▶ Reading passage
The American Presidents—Johnson to McKinley

23) Benjamin Harrison

harrison

Presidency: 1889 – 1893 Lived: 1833 – 1901 Ranking: 33/43

Mustache? Yes.

His Deal: Grandson of William Henry Harrison, Benjamin Harrison managed to outdo his grandfather in non-famousness and rise to become our most unfamous president. As this article points out, Harrison is the perfect storm of forgetableness—he wasn’t a good president, he wasn’t a terrible president, he doesn’t have a weird name, he doesn’t have a weird look, he’s not that beardy, he wasn’t president during any kind of memorable event, he wasn’t a notorious cock, he wasn’t assassinated, his presidency wasn’t near the beginning of US history, in the vicinity of the Civil War, or especially recent, and he only served one term. I just had to scroll up to the heading to reread his name because I had already forgotten him. But if we can retain him in our working memories for a few minutes, we’ll be able to learn about who he was and what he did before forgetting him entirely once we move onto the next page.

Harrison, an Indiana lawyer, was yet another Civil War general to become president (his highest rank was brigadier, or one star general). If you were an American man born between 1820 and 1835, all you had to do was become a lawyer, fight in the war and become a general, and then grow a beard and you automatically became president.

After the war, Harrison ran as a Republican for governor of Indiana and lost before winning a Senate seat in 1880 and then losing the seat in 1886. Two years later, after the Republicans were disappointed that their first choice presidential nomination, James Blaine, declined to run, they turned to a consolation group of candidates and ended up selecting Harrison, who they believed could appeal to a wide group. He ran against Cleveland, and as we discussed, lost the popular vote and probably the electoral vote too, if not for voter fraud, but despite losing, won, and became the 23rd president.

▶ Instruction A
Please copy the Benjamin Harrison profile word for word, between "Harrison, an Indiana" and "automatically became president.", inclusive.
▶ Instruction B
According to the Benjamin Harrison profile, who was the Republicans' first choice for the presidential nomination before they selected Harrison?

▶ Extracted records
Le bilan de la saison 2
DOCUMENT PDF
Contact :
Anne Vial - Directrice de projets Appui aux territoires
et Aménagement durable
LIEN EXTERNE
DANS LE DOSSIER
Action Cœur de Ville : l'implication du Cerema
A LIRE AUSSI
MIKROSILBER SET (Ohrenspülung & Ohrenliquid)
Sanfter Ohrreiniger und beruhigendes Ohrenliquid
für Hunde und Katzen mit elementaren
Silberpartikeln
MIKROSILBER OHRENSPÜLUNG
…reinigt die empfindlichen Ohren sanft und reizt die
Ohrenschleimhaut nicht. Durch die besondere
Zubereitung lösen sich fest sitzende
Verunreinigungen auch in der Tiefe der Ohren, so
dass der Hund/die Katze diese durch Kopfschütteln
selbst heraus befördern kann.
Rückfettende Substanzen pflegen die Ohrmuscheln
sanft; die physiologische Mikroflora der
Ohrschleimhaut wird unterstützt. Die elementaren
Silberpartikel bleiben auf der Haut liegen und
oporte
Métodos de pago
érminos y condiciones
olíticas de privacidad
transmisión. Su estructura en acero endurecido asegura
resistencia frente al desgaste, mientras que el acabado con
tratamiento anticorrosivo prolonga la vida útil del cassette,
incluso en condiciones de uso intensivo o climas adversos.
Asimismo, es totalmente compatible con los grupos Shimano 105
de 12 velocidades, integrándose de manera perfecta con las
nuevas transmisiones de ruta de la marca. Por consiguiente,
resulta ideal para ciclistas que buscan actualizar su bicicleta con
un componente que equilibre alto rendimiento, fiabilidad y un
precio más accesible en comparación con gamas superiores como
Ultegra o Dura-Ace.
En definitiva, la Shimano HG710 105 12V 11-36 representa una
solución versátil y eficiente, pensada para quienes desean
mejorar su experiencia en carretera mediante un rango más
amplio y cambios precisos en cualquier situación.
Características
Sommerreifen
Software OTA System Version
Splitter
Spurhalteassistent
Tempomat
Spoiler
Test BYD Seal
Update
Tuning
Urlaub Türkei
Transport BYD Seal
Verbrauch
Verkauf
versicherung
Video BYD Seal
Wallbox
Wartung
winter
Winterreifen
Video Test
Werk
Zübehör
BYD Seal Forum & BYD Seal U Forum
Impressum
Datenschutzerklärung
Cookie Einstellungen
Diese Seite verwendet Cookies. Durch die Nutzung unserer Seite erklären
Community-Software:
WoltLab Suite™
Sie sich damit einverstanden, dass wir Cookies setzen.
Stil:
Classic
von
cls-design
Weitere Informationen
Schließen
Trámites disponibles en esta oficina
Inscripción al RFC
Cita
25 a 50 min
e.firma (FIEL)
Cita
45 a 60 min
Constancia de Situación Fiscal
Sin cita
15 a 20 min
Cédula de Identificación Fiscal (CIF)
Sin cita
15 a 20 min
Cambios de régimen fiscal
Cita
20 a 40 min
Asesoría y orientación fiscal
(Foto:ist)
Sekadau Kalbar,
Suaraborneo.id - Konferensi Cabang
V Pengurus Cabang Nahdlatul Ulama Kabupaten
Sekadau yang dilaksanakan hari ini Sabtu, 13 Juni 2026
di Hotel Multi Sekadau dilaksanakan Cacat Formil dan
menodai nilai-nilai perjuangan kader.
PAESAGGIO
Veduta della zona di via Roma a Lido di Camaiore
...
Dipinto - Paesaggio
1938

▶ Answer space A
Harrison, an Indiana lawyer, was yet another Civil War general to become president (his highest rank was brigadier, or one star general). If you were an American man born between 1820 and 1835, all you had to do was become a lawyer, fight in the war and become a general, and then grow a beard and you automatically became president.

▶ Answer space B
James Blaine